Decided: January 12, 2010

SAXE, J.P., CATTERSON, MOSKOWITZ, DeGRASSE, ABDUS-SALAAM, JJ. Robert Cantor, New York (Ramon A. Pagan of counsel), for appellant. Juan Valdez, appellant pro se. Robert M. Morgenthau, District Attorney, New York (Grace Vee of counsel), for respondent.

Judgment, Supreme Court, New York County (Ruth Pickholz, J.), rendered March 6, 2008, convicting defendant, after a jury trial, of attempted gang assault in the first degree, attempted assault in the first degree and assault in the second degree, and sentencing him to an aggregate term of 7 years, unanimously affirmed.

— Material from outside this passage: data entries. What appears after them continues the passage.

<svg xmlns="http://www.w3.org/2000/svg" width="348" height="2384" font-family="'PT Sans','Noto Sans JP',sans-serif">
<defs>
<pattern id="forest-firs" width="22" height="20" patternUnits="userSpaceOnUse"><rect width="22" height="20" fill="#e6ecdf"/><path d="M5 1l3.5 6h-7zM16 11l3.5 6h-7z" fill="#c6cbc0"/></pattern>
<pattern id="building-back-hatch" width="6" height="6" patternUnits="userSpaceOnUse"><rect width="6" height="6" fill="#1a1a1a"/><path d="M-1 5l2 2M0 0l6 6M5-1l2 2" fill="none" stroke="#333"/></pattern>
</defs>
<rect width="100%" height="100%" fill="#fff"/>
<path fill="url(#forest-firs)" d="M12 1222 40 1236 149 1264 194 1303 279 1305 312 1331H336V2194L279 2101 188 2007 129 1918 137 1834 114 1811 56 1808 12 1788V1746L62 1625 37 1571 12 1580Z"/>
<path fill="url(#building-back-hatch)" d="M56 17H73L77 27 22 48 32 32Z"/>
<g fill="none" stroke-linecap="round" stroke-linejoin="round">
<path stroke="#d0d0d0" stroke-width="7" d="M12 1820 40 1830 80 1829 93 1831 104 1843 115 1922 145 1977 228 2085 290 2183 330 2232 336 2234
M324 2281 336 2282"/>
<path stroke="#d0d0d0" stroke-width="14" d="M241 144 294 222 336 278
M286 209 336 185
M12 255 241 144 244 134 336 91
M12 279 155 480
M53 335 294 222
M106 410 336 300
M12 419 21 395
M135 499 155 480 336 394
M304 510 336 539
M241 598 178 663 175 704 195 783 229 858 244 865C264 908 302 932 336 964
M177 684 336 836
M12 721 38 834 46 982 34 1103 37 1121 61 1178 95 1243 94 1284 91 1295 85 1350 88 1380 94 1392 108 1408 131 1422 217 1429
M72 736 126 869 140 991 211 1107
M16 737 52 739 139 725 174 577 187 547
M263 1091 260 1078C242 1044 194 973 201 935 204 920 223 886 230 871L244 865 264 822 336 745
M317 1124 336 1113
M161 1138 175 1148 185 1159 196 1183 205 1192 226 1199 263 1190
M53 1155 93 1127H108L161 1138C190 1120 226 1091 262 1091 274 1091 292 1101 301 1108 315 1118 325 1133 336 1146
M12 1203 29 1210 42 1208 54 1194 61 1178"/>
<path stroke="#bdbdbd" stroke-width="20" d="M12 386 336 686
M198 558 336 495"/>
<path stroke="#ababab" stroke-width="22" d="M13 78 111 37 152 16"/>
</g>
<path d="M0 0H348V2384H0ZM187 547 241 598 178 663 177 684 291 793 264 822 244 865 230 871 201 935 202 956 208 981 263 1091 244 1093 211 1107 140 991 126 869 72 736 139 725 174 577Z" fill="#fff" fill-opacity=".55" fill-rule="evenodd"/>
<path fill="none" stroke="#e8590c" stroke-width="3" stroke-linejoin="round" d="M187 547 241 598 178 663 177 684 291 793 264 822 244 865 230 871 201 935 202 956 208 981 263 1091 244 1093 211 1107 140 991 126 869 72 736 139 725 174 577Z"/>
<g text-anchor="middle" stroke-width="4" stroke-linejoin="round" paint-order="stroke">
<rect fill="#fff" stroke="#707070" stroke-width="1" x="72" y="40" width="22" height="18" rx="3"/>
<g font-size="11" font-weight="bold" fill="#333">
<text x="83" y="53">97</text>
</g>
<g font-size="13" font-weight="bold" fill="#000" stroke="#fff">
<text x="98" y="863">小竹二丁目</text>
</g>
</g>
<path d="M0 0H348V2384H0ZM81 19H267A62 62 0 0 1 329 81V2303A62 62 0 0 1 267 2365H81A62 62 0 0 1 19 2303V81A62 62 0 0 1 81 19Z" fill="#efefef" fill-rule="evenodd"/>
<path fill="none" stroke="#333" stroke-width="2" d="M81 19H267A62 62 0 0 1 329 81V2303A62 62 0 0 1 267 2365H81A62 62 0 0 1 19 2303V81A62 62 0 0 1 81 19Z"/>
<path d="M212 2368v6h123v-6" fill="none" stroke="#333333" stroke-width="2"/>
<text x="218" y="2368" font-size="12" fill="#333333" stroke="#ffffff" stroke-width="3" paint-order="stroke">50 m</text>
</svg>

Defendant challenges the sufficiency of the evidence supporting his conviction of attempted gang assault in the first degree. However, we reject that claim. In particular, there was legally sufficient evidence to establish that two or more other persons actually present aided defendant in his attack on the victim, rather than committing a separate, subsequent assault (see People v. Santos, 14 AD3d 411, 412 [2005], lv denied 4 NY3d 856 [2005] ).

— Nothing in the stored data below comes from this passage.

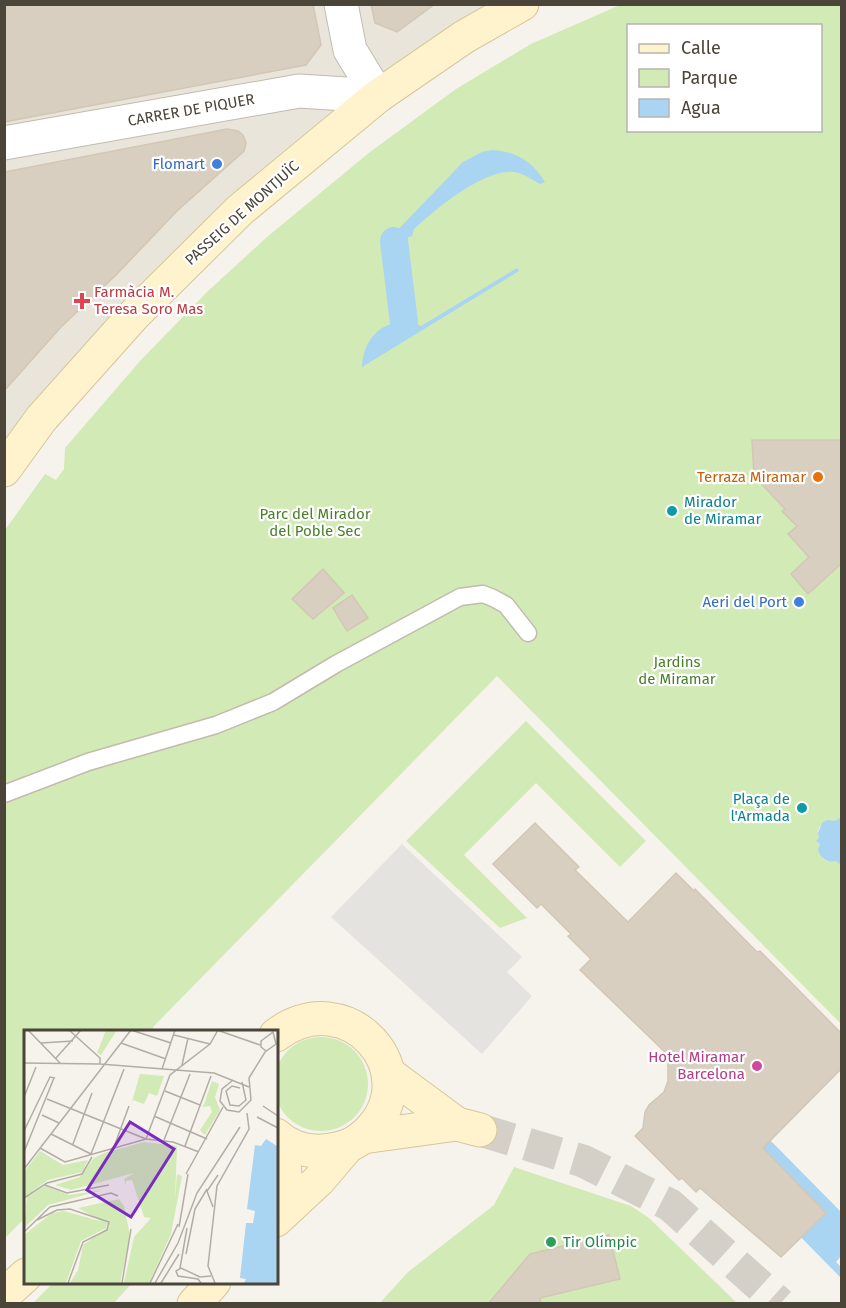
<svg xmlns="http://www.w3.org/2000/svg" width="846" height="1308" font-family="'Fira Sans',sans-serif">
<style>
.residential{fill:#eae5da}
.green{fill:#d2eab5;fill-rule:evenodd}
.parking{fill:#e5e3e0}
.water{fill:#a9d4f2}
.lines{fill:none;stroke-linecap:round;stroke-linejoin:round}
.canal{stroke:#a9d4f2;stroke-width:28}
.building{fill:#d8cfc1;stroke:#d3c7b4;stroke-width:1.5}
.secondary-tunnel{stroke:#d4d0c8;stroke-width:33;stroke-dasharray:33 16;stroke-linecap:butt}
.lane-casing{stroke:#c2bbae;stroke-width:19}
.street-casing{stroke:#c2bbae;stroke-width:35}
.secondary-casing{stroke:#d6c79b;stroke-width:35}
.lane{stroke:#fff;stroke-width:16}
.street{stroke:#fff;stroke-width:33}
.secondary{stroke:#fff3cd;stroke-width:33}
.shop-dot{fill:#3f7fe0;stroke:#fff;stroke-width:2}
.health-dot{fill:#e0444e;stroke:#fff;stroke-width:2}
.food-dot{fill:#e8710a;stroke:#fff;stroke-width:2}
.culture-dot{fill:#0f9aa8;stroke:#fff;stroke-width:2}
.hotel-dot{fill:#d1479c;stroke:#fff;stroke-width:2}
.leisure-dot{fill:#2e9e5b;stroke:#fff;stroke-width:2}
.labels{text-anchor:middle;stroke-width:4.5;stroke-linejoin:round;paint-order:stroke}
.street-label{font-size:15px;fill:#4b4439;stroke:#fff}
.shop-label{font-size:15px;fill:#366cbe;stroke:#fff;text-anchor:end}
.health-label{font-size:15px;fill:#be3a42;stroke:#fff;text-anchor:start}
.food-label{font-size:15px;fill:#c56008;stroke:#fff;text-anchor:end}
.culture-label{font-size:15px;fill:#0d838f;stroke:#fff;text-anchor:start}
.park-label{font-size:15px;fill:#4a7f2a;stroke:#fff}
.hotel-label{font-size:15px;fill:#b23c85;stroke:#fff;text-anchor:end}
.leisure-label{font-size:15px;fill:#27864d;stroke:#fff;text-anchor:start}
.inset-river{fill:none;stroke:#a9d4f2;stroke-width:3}
.inset-road{fill:none;stroke:#b2ada4;stroke-width:1.5}
.view{fill:#7b2cbf;fill-opacity:0.15;stroke:#7b2cbf;stroke-width:3}
.inset-edge{fill:none;stroke:#4b4439;stroke-width:3}
</style>
<rect width="100%" height="100%" fill="#f6f3ec"/>
<polygon class="residential" points="5,5 522,5 240,210 5,470"/>
<g class="green">
<path d="M620 5H841L842 820 839 818 835 821 820 826 818 832 823 859 827 861H836L839 864 841 862V1024L497 676 154 1026 151 1032H26L25 1218 5 1238V530L45 474 56 480 64 469 65 448 140 361 207 292 267 237 370 152 456 89 531 44ZM628 26H820V130H628Z"/>
<polygon points="526,721 646,841 620,867 536,783 464,855 527,918 500,928 406,841"/>
<circle cx="321" cy="1084" r="47"/>
<polygon points="514,1167 631,1206 649,1218 737,1303 379,1304 408,1272 494,1205"/>
<polygon points="53,1283 53,1282 132,1283 114,1303 33,1303"/>
</g>
<polygon class="parking" points="402,844 522,957 507,972 532,996 482,1054 331,917"/>
<g class="water">
<path d="M493 150C517 152 533 162 545 182L540 184C534 181 526 175 519 173 488 164 435 210 414 229L412 236 391 242 392 236 463 162 482 152Z"/>
<path d="M517 268 519 271 362 367C363 344 377 322 402 323 409 323 415 323 421 326Z"/>
<path d="M839 818 842 820V862L839 864 836 861C826 863 821 858 818 850L820 844 816 841 819 838 818 833 822 823 827 820 835 821Z"/>
<polygon points="770,1140 841,1212 841,1256 836,1262 841,1267 841,1278 787,1223 790,1220 805,1234 826,1213 762,1148"/>
</g>
<g class="lines">
<polyline class="canal" points="394,241 404,323"/>
</g>
<g class="building">
<polygon points="4,4 313,4 321,45 306,65 4,122"/>
<polygon points="371,4 435,4 397,32 375,23"/>
<polygon points="227,129 238,131 243,135 246,143 244,151 177,211 116,275 61,327 4,391 4,172"/>
<polygon points="752,440 842,440 842,563 808,594 791,574 809,557 788,534 797,526 782,511 785,509 754,476"/>
<polygon points="323,569 344,593 313,619 292,599"/>
<polygon points="352,595 368,618 347,631 333,608"/>
<polygon points="535,823 579,867 575,870 628,922 676,873 694,891 695,889 757,952 760,951 842,1034 842,1068 763,1148 826,1213 781,1257 700,1188 696,1192 682,1178 679,1180 635,1136 643,1128 645,1112 649,1105 664,1092 668,1081 668,1055 580,970 591,959 568,936 571,934 541,904 537,908 493,864"/>
<polygon points="609,1235 620,1279 540,1298 541,1304 488,1304 530,1254"/>
</g>
<g class="lines">
<polyline class="secondary-tunnel" points="480,1130 583,1161 670,1205 780,1304"/>
<defs>
<polyline id="lane" points="4,794 88,762 216,725 273,702 336,664 460,597 483,594 493,598 506,605 528,633"/>
<g id="street">
<polyline points="341,4 350,50 378,96"/>
<polyline points="4,143 299,91 378,96"/>
</g>
<g id="secondary">
<polyline points="4,470 41,419 134,315 240,210 378,96 464,37 522,4"/>
<path d="M276 1035C348 981 428 1073 368 1132 359 1141 349 1147 336 1149 315 1154 293 1150 276 1135"/>
<polyline points="388,1073 457,1124"/>
<polyline points="363,1137 457,1124 480,1130"/>
<path d="M276 1207C291 1185 284 1161 278 1137"/>
<polyline points="276,1220 319,1180 347,1147"/>
<polyline points="4,1295 26,1275"/>
<polyline points="194,1304 214,1282"/>
</g>
</defs>
<use href="#lane" class="lane-casing"/>
<use href="#street" class="street-casing"/>
<use href="#secondary" class="secondary-casing"/>
<use href="#lane" class="lane"/>
<use href="#street" class="street"/>
<use href="#secondary" class="secondary"/>
</g>
<g class="shop-dot">
<circle cx="217" cy="164" r="6"/>
<circle cx="799" cy="602" r="6"/>
</g>
<path class="health-dot" d="M79 292h6v6h6v6h-6v6h-6v-6h-6v-6h6z"/>
<circle class="food-dot" cx="818" cy="477" r="6"/>
<g class="culture-dot">
<circle cx="672" cy="511" r="6"/>
<circle cx="802" cy="808" r="6"/>
</g>
<circle class="hotel-dot" cx="757" cy="1066" r="6"/>
<circle class="leisure-dot" cx="551" cy="1242" r="6"/>
<g class="labels">
<g class="street-label">
<text transform="translate(191 110) rotate(-10)" y="5">CARRER DE PIQUER</text>
<text transform="translate(242 213) rotate(-42)" y="5">PASSEIG DE MONTJUÏC</text>
</g>
<g class="shop-label">
<text x="205" y="169">Flomart</text>
<text x="787" y="607">Aeri del Port</text>
</g>
<g class="health-label">
<text x="94" y="297">Farmàcia M.<tspan x="94" dy="17">Teresa Soro Mas</tspan></text>
</g>
<g class="food-label">
<text x="806" y="482">Terraza Miramar</text>
</g>
<g class="culture-label">
<text x="684" y="507">Mirador<tspan x="684" dy="17">de Miramar</tspan></text>
<text x="790" y="804" text-anchor="end">Plaça de<tspan x="790" dy="17">l'Armada</tspan></text>
</g>
<g class="park-label">
<text x="315" y="519">Parc del Mirador<tspan x="315" dy="17">del Poble Sec</tspan></text>
<text x="677" y="667">Jardins<tspan x="677" dy="17">de Miramar</tspan></text>
</g>
<g class="hotel-label">
<text x="745" y="1062">Hotel Miramar<tspan x="745" dy="17">Barcelona</tspan></text>
</g>
<g class="leisure-label">
<text x="563" y="1247">Tir Olímpic</text>
</g>
</g>
<g transform="translate(24 1030)">
<rect width="254" height="254" fill="#f6f3ec"/>
<path d="M82 0H93L77 25 73 23ZM116 44 140 46 133 66 125 63 120 74 109 70 107 75ZM188 51 195 54 191 67 196 80 181 105 176 100 188 82 186 76 179 77ZM120 112 153 116 151 169 153 144 158 146 147 204 125 253H100L110 207 127 188 120 187 108 150 102 151V156L100 149 110 143 47 160 31 155 56 147 70 128 80 123ZM16 121 39 135 64 130 58 142 24 150 0 167V142ZM21 156 45 165 79 160 24 175 0 198 3 167ZM95 169 100 176 106 206 96 253H46L54 240 59 215 86 196 54 178ZM40 181 83 193 82 198 57 211 42 253H0V205L28 183Z" fill="#d2eab5"/>
<path d="M242 109 253 116V253H220L222 249 216 248 222 193H229L231 181 223 179 231 115 237 116Z" fill="#a9d4f2"/>
<path class="inset-river" d="M231 188 254 205M234 189 254 197M237 191 254 201"/>
<path class="inset-road" d="M4 0 36 33M45 0 76 28V34M107 0 147 13M193 0 236 15M150 5 186 14M17 13 49 11M97 13 142 29M32 28 57 0M0 33 76 34 190 43 225 57M158 35 164 8M138 39 151 0M208 51 198 59 196 71 203 80 215 82 227 70 225 48 241 22 252 14 249 2 237 11V17L242 21M216 58 208 56 202 61 206 75 215 76 222 70 218 52M141 61 176 75M0 67 12 37M23 69 122 109M239 76 254 86M18 85 35 93M130 86 183 109M233 87 254 98M0 101 26 47 31 48M27 104 67 124M122 109 146 45 186 14 194 0M140 110 166 44M49 114 68 63M161 116 187 46M90 117 105 76M16 118 41 132 122 109 149 112 175 122M0 122 30 48M67 124 100 39M0 139 107 0M162 144 199 77M21 155 43 163 85 155M0 168 23 153 58 144 68 127M189 177 183 161 194 145M13 190 33 180 46 179 85 192 83 200 59 212 44 253M155 197 164 144M0 202 26 177 87 163 94 166M162 224 171 179 183 159M156 238 163 198M98 253 107 199M126 253 154 194M131 253 154 213 173 163 216 97M137 253 155 224M177 253 174 249 154 246 152 241 157 238 176 247 187 246M191 253 184 236 193 156 225 99 223 83"/>
<path class="view" d="M106 92 150 119 107 187 63 160Z"/>
<rect width="254" height="254" class="inset-edge"/>
</g>
<rect width="846" height="1308" fill="none" stroke="#4b4439" stroke-width="12"/>
<rect x="627" y="24" width="195" height="108" fill="#ffffff" stroke="#b7b4b0" stroke-width="1.5"/>
<rect x="639" y="44" width="30" height="9" fill="#fff3cd" stroke="#b7b4b0" stroke-width="1.5"/>
<text x="681" y="54" font-size="18" fill="#4b4439">Calle</text>
<rect x="639" y="69" width="30" height="18" fill="#d2eab5" stroke="#b7b4b0" stroke-width="1.5"/>
<text x="681" y="84" font-size="18" fill="#4b4439">Parque</text>
<rect x="639" y="99" width="30" height="18" fill="#a9d4f2" stroke="#b7b4b0" stroke-width="1.5"/>
<text x="681" y="114" font-size="18" fill="#4b4439">Agua</text>
</svg>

While defendant sufficiently preserved his hearsay argument concerning a police officer's testimony that several passersby told him defendant stabbed the victim (see People v. Rosen, 81 N.Y.2d 237, 245 [1993] ), the argument is unavailing. The trial court providently exercised its discretion in admitting this testimony for the legitimate nonhearsay purpose of completing the narrative and explaining why the officer approached and arrested defendant (People v. Tosca, 98 N.Y.2d 660, 661 [2002] ), particularly since defense counsel's opening statement raised an issue about whether the police had any basis for arresting defendant. Defendant failed to preserve his arguments that the testimony could have been presented in a “less prejudicial manner” and that the court should have provided a limiting instruction, and we decline to review them in the interest of justice.

Defendant's ineffective assistance of counsel claims primarily involve matters outside the record concerning counsel's strategic decisions and are thus unreviewable on direct appeal (see People v.. Rivera, 71 N.Y.2d 705, 709 [1988]; People v. Love, 57 N.Y.2d 998 [1982] ). On the existing record, to the extent it permits review, we find defendant received effective assistance under the state and federal standards (see People v. Benevento, 91 N.Y.2d 708, 714 [1998]; see also Strickland v. Washington, 466 U.S. 668, 691-692 [1984] ). Nothing in the record suggests that trial counsel should have pursued an intoxication defense (see People v. Robetoy, 48 AD3d 881, 882 [2008]; People v. Giannattasio, 235 A.D.2d 548 [1997], lv denied 89 N.Y.2d 1093 [1997] ). Furthermore, since counsel chose an “all or nothing” defense tactic of seeking an acquittal on all charges based upon alleged lack of proof that defendant stabbed the victim, counsel's failure to request a justification charge was not ineffective (see People v. Castano, 236 A.D.2d 215, [1997], lv denied 89 N.Y.2d 1033 [1997] ).

Defendant's other contentions, including his remaining pro se claims, are unpreserved and we decline to review them in the interest of justice. As an alternative holding, we also reject them on the merits, except we find that it was inappropriate for the prosecutor to suggest on summation that defendant's brother's presence in the courtroom may have been a device to confuse the witnesses. However, this isolated remark was not egregious (compare People v. Alicea, 37 N.Y.2d 601 [1975] ), and we find it to he harmless error (see People v. D'Alessandro, 184 A.D.2d 114, 120 [1992], lv denied 81 N.Y.2d 884 [1993] ).